L’Angola mettra à profit sa présidence de l’Union africaine (UA) cette année pour faire avancer la création du Fonds de stabilité financière de l’Afrique (MASF), a déclaré, mardi à Lunda, la ministre des Finances, Vera Daves de Sousa
«Le fonds de stabilité financière de l’Afrique serait une priorité pour mobiliser des fonds auprès des institutions régionales, afin de faire face au fardeau de la dette», a déclaré Mme de Sousa, arguant que cette initiative intervient dans un contexte de turbulences sur les marchés et de ventes massives d’actifs risqués provoquées par «l’instabilité commerciale» au niveau mondial.
Economiser 20 milliards de dollars en frais de service
Ces turbulences, explique-t-elle, font grimper les coûts d’emprunt et limitent potentiellement l’accès au marché pour les économies plus petites et plus risquées, dont beaucoup se trouvent en Afrique.
La responsable a déclaré que les prochaines étapes incluent l’établissement d’un traité juridique pour régir le mécanisme. Inspiré du Mécanisme européen de stabilité (MES), le MASF est conçu pour permettre aux pays de la région d’économiser environ 20 milliards de dollars en frais de service de la dette au cours des dix prochaines années, selon des estimations de la Banque africaine de développement (BAD).

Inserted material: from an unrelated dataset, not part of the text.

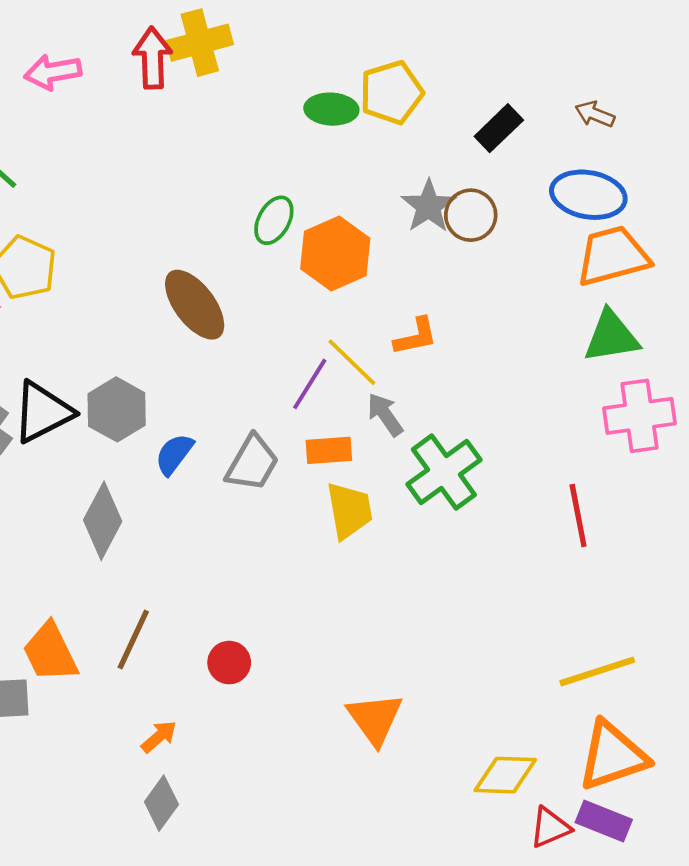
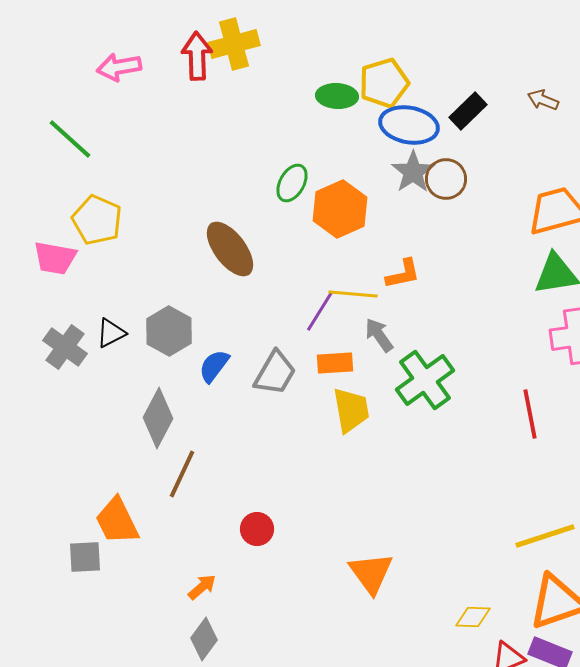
blue ellipse: (588, 195) -> (409, 125), moved
yellow line: (352, 362) -> (353, 294), turned -39
black triangle: (43, 412) -> (111, 333), size x0.6
brown line: (133, 640) -> (182, 474), moved
yellow diamond: (505, 775) -> (473, 617), size x0.7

Dette africaine : 1800 milliards de dollars
La banque multilatérale de développement du continent jouera un rôle clé dans ce processus, même si l’on ne sait pas encore si le mécanisme sera hébergé au sein du prêteur ou en tant qu’entité distincte.
Alors que la dette publique du continent a grimpé de 170 % au cours des 15 dernières années pour atteindre plus de 1 800 milliards de dollars, l’Afrique est confrontée à des risques accrus de refinancement externe qui pourraient se transformer en crise de liquidité.
Les remboursements de la dette, que la BAD estime à 10 milliards de dollars par an d’ici 2033, surviennent alors que la région est confrontée à un ralentissement de la croissance économique, à une volatilité des taux de change et à une diminution de l’aide.